Les noms de lieux liés à l’habitat Partie I : l’habitat groupé

Octobre 2011 • par Elisabeth SAUZE, archiviste paléographe

Le coin des toponymistesHabitat

En Provence, plus que partout ailleurs sur le territoire actuel de la France, l’habitat a été, dès l’Antiquité tardive, regroupé en agglomérations, le plus souvent (il y a quelques exceptions, mais on n’en trouve pas dans le massif des Maures) perchées sur un relief, toujours denses (les maisons sont jointives) et entourées d’une enceinte de murs et/ou de fossés. Les textes médiévaux emploient à leur égard le mot latin castrum, qui n’a survécu dans l’usage populaire que sous la forme du diminutif castèu (en français château), dont le sens s’est ensuite restreint au seul édifice, la demeure seigneuriale, qu’il désigne aujourd’hui. IL n’y a, dans le Freinet, aucun toponyme formé avec castrum ou castèu, mais il en existe quelques-uns dans le département (Châteauvert, Châteauvieux) et dans le reste de la Provence (Châetaurenard, Châteauneuf etc.). Le mot latin villa, conservé dans le provençal vilo et le français ville, était aussi employé pour désigner plus spécifiquement l’ensemble – quelle que soit son importance – des habitations paysannes regroupées sous le château seigneurial. Ce terme, sous sa forme francisée  » ville  » est appliqué dans de nombreux cadastres des XIXe et XXe siècles à la section où figure de chef-lieu de la commune, de préférence au mot français  » village « , qui n’a pas d’équivalent en provençal. On le rencontre aussi appliqué aux sites de plusieurs habitats désertés, dont le nom a été oublié ou repris par un autre habitat plus récent. C’est le cas de Ville-Vieille à la Garde-Freinet, site du village médiéval de la Moure, sur la colline qui domine au sud-est le hameau actuel (1815). A Gassin, le quartier de Ville Vieille (Villam Veterem en 1403) contient les vestiges d’un habitat antique. La Ville Vieille de Ramatuelle (1548) correspond à un petit castrum abandonné avant le XIIIe siècle, dont le nom reste inconnu. Celle de Saint-Tropez (Villa Vielha en 1404) désignait l’agglomération médiévale (sur le site actuel de la citadelle) désertée lors du repeuplement du lieu en 1470 au profit du port actuel.

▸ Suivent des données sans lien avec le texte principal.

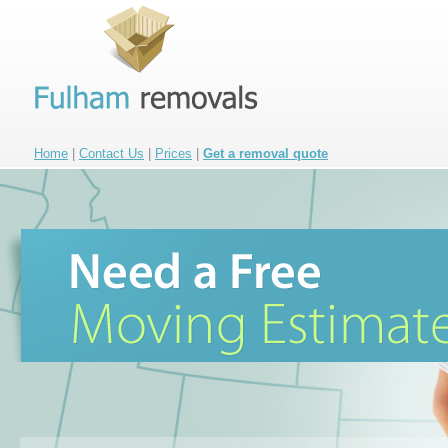
Home
|
Contact Us
|
Prices
|
Get a removal quote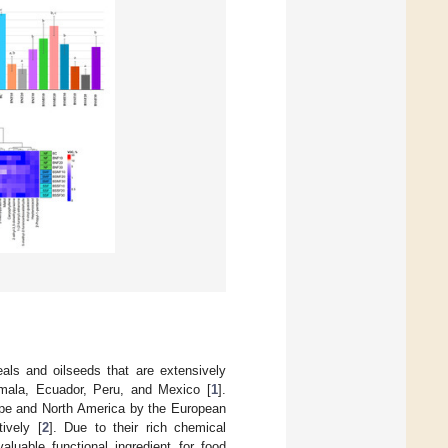
eals and oilseeds that are extensively
emala, Ecuador, Peru, and Mexico [
1
].
ope and North America by the European
ively [
2
]. Due to their rich chemical
luable functional ingredient for food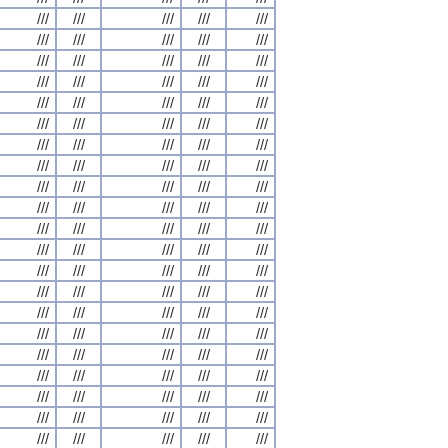
///
///
///
///
///
///
///
///
///
///
///
///
///
///
///
///
///
///
///
///
///
///
///
///
///
///
///
///
///
///
///
///
///
///
///
///
///
///
///
///
///
///
///
///
///
///
///
///
///
///
///
///
///
///
///
///
///
///
///
///
///
///
///
///
///
///
///
///
///
///
///
///
///
///
///
///
///
///
///
///
///
///
///
///
///
///
///
///
///
///
///
///
///
///
///
///
///
///
///
///
///
///
///
///
///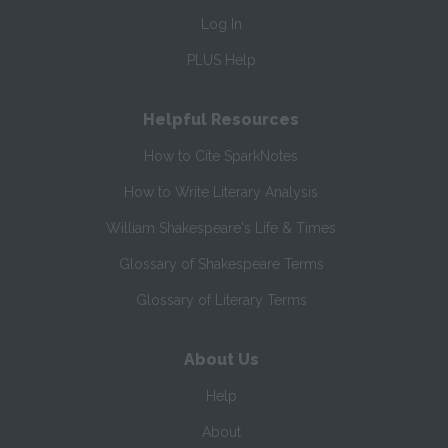
Log In
PLUS Help
Helpful Resources
How to Cite SparkNotes
How to Write Literary Analysis
William Shakespeare's Life & Times
Glossary of Shakespeare Terms
Glossary of Literary Terms
About Us
Help
About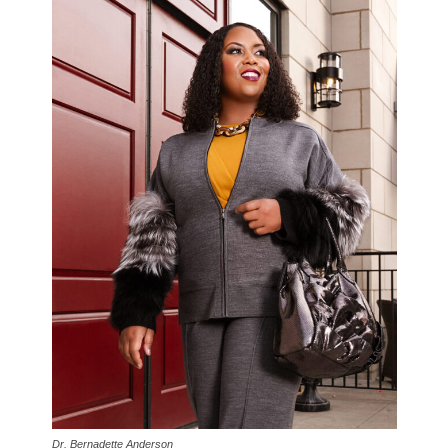
Dr. Bernadette Anderson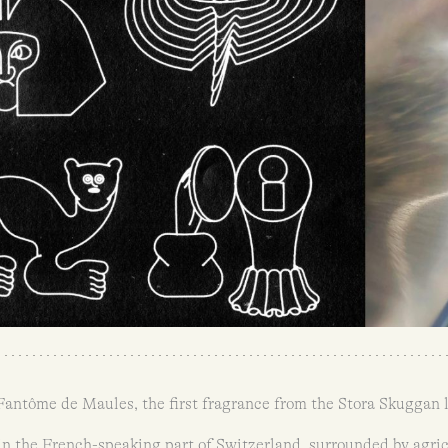
 Fantôme de Maules, the first fragrance from the Stora Skuggan l
 in the French-speaking part of Switzerland, surrounded by agricu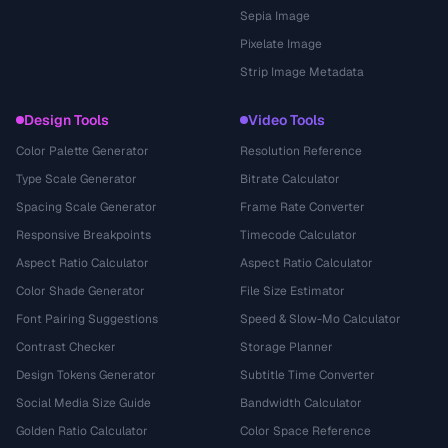
Sepia Image
Pixelate Image
Strip Image Metadata
Design Tools
Video Tools
Color Palette Generator
Resolution Reference
Type Scale Generator
Bitrate Calculator
Spacing Scale Generator
Frame Rate Converter
Responsive Breakpoints
Timecode Calculator
Aspect Ratio Calculator
Aspect Ratio Calculator
Color Shade Generator
File Size Estimator
Font Pairing Suggestions
Speed & Slow-Mo Calculator
Contrast Checker
Storage Planner
Design Tokens Generator
Subtitle Time Converter
Social Media Size Guide
Bandwidth Calculator
Golden Ratio Calculator
Color Space Reference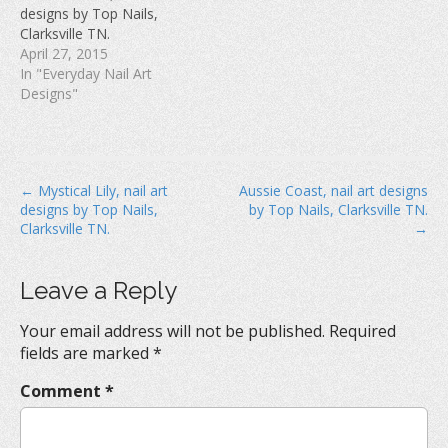
w
)
o
designs by Top Nails,
)
w
Clarksville TN.
)
April 27, 2015
In "Everyday Nail Art
Designs"
P
← Mystical Lily, nail art
Aussie Coast, nail art designs
designs by Top Nails,
by Top Nails, Clarksville TN.
o
Clarksville TN.
→
s
t
Leave a Reply
n
a
Your email address will not be published.
Required
v
fields are marked
*
i
Comment
*
g
a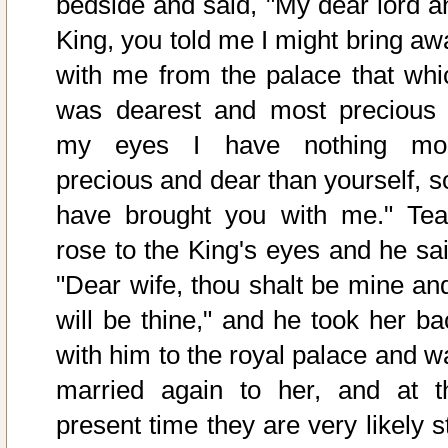
bedside and said, "My dear lord a
King, you told me I might bring aw
with me from the palace that whi
was dearest and most precious 
my eyes I have nothing mo
precious and dear than yourself, so
have brought you with me." Tea
rose to the King's eyes and he sai
"Dear wife, thou shalt be mine and
will be thine," and he took her ba
with him to the royal palace and w
married again to her, and at t
present time they are very likely st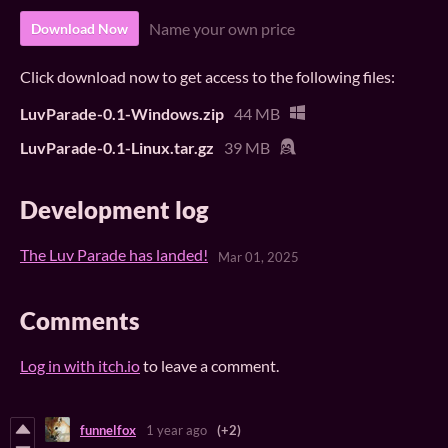
Name your own price
Download Now
Click download now to get access to the following files:
LuvParade-0.1-Windows.zip
44 MB
LuvParade-0.1-Linux.tar.gz
39 MB
Development log
The Luv Parade has landed!
Mar 01, 2025
Comments
Log in with itch.io
to leave a comment.
funnelfox
1 year ago
(+2)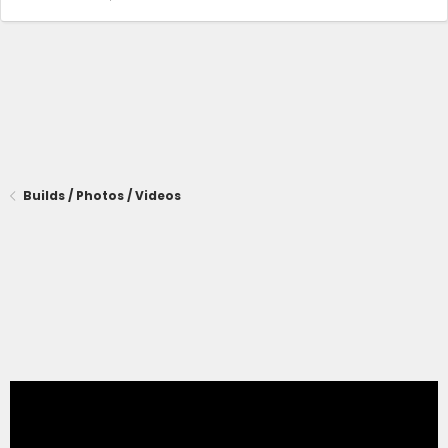
Builds / Photos / Videos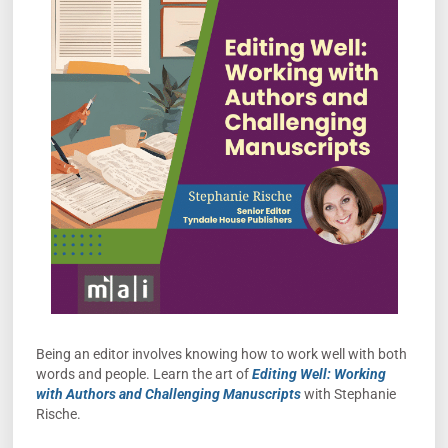
Being an editor involves knowing how to work well with both
words and people. Learn the art of
Editing Well: Working
with Authors and Challenging Manuscripts
with Stephanie
Rische.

Notons encore le diminutif vileto, probablement appliqué aux vestiges d’un habitat antique sur les confins de Gassin et de Ramatuelle, dont le toponyme actuel, Rogon de la Valette, nous a transmis le souvenir ; sa forme actuelle résulte de la mauvaise compréhension du provençal regoun = ruisseau et de Vilette, nom du quartier attesté depuis 1516 (Vileta) jusqu’en 1763 (les Vilettes).
Dans plusieurs autres toponymes composés, villo sert de déterminant pour marquer tantôt la localisation, tantôt l’appartenance : La Font de la Ville (1637) désigne à Grimaud une source captée sur la colline au nord du village et amenée jadis par un aqueduc jusqu’au village ; le Puis de la Ville (1607), à Saint-Tropez, était situé dans l’actuelle rue Gambetta, en face l’église Notre-Dame-de-la-Miséricorde ; on appelait à Ramatuelle Rial de la Ville ( Rivus Ville 1447) le ruisseau et le vallon en contrebas du village ; à la Garde-Freinet, la Rouière de la Ville (1715) était un bois communal situé entre les quartiers de Refren et de Miremer.